Carrie Crimin: Some points for calming down and winding down at the end of the day. The first one that I love is right between your eyebrows, so where your eyebrows meet in the middle, there's that in-between area on your forehead. If you have your child lie down and then, using your thumb, stroke upward. Alternate-


Dr. Stafford: Oh, I used to do that to my boys when they were infants and it would help them fall asleep.


Carrie Crimin: Right?


Dr. Stafford: Yeah.


Carrie Crimin: You already know. Both thumbs and you can just do it ... it's really calming.


Dr. Stafford: Oh, that's great.


Carrie Crimin: Yes, it's a great spot.


Dr. Stafford: I haven't really tried it since they were older. Now I'm going to go home tonight and try it. I love that.


Carrie Crimin: Yeah, do it. It's a wonderful spot. It is an acupuncture point and it is part of the massage that you do. There's another point on your foot. In between your big toe and your second toe-


Dr. Stafford: I'm going to get my toe out now. Anybody watching, here comes my toe.


Carrie Crimin: You've got your big toe and your second toe and then, if you go right in between them where they meet, where your foot starts, slide your finger back until you feel where the bones meet. In between there, there's a fleshy area, because there's no bones there. If you go all the way back to where the bones meet and then slide forward just a little bit, there's a bit of a groove there.


Dr. Stafford: Oh yeah. I feel that. [inaudible 00:17:47] on it. Am I all right to sleep?


Carrie Crimin: Yes. You're just going to feel so much better.


Dr. Stafford: I do already.


Carrie Crimin: The forehead one will put you to sleep, this one will just make you calm down.


Dr. Stafford: I like that.


Carrie Crimin: You just push on this, both feet.


Dr. Stafford: No, that's great.


Carrie Crimin: Yeah.


Dr. Stafford: Oh, I like that. I'm going to try that out on my kids today.


Carrie Crimin: Yes, do it. Those are actually my two favorite sleep ones.


Dr. Stafford: Oh, that's wonderful. Well, thank you for that. [crosstalk 00:18:09]


Carrie Crimin: You're welcome. The one on your foot is also, my daughter used to have a hard time falling asleep. Sleep time is really big for worries and that point is really good for worries.


Dr. Stafford: That will be good for my oldest, I'm going to calm him down tonight.


Carrie Crimin: Yes.


Dr. Stafford: His little feet, he's going to love it.

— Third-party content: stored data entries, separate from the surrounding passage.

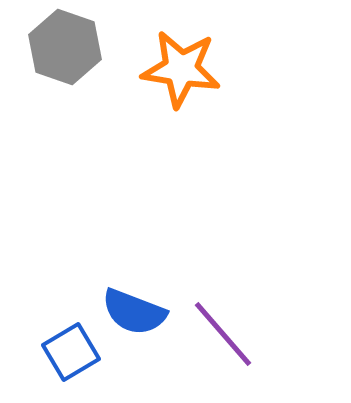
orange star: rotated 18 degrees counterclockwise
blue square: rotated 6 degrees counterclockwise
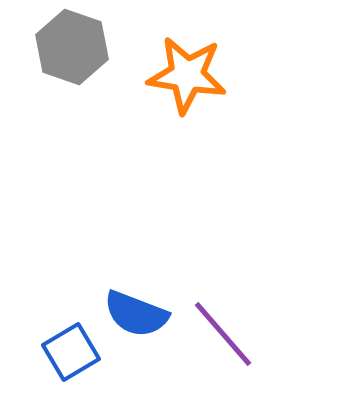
gray hexagon: moved 7 px right
orange star: moved 6 px right, 6 px down
blue semicircle: moved 2 px right, 2 px down
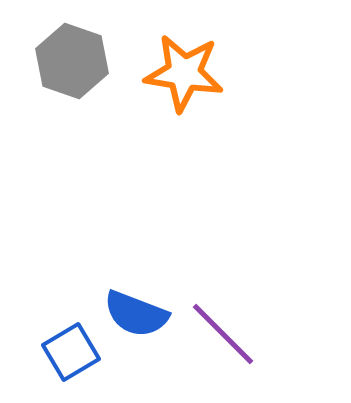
gray hexagon: moved 14 px down
orange star: moved 3 px left, 2 px up
purple line: rotated 4 degrees counterclockwise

Carrie Crimin: He will love it.


Dr. Stafford: He likes being massaged.


Carrie Crimin: There you go.


Dr. Stafford: I think he's going to love it. That's awesome. Well, Carrie, any other tips or advice that you'd like to share with our audience today?


Carrie Crimin: I think that, let's see, just letting parents know that there are a lot of ways to help their child heal.


Dr. Stafford: Yes.


Carrie Crimin: It doesn't have to be just one way. I think my biggest message for families, and what I like to tell people, is that the more things you have in your basket, the better. I love Western medicine and I love Eastern medicine and there are amazing things in both.

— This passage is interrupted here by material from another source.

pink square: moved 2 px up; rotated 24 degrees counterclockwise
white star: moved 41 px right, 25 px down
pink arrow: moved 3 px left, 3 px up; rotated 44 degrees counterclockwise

Dr. Stafford: Yes, that's great. I think the more people you have on your team to help your children, because it really does take a village.


Carrie Crimin: It does take a village.


Dr. Stafford: [inaudible 00:19:18], Yes. That's great. Well, Carrie, thank you for coming in today.


Carrie Crimin: Thank you for having me.


Dr. Stafford: I appreciate it. A Little Owl Medicine and excellent website. I've seen your website and you have a little ... We didn't even talk about herbal medicine. Maybe you'll have to come back again to talk about herbal medicine.


Carrie Crimin: Oh, I would love that.


Dr. Stafford: I saw that on your website as well.


Carrie Crimin: Yes, we do. Kids can do or use herbs too.


Dr. Stafford: [crosstalk 00:19:41] for you. Mm-hmm?


Carrie Crimin: Yeah.


Dr. Stafford: Yeah. That's wonderful.


Carrie Crimin: Next time.


Dr. Stafford: Okay. For our listeners out there, remember to fill the world with smiles!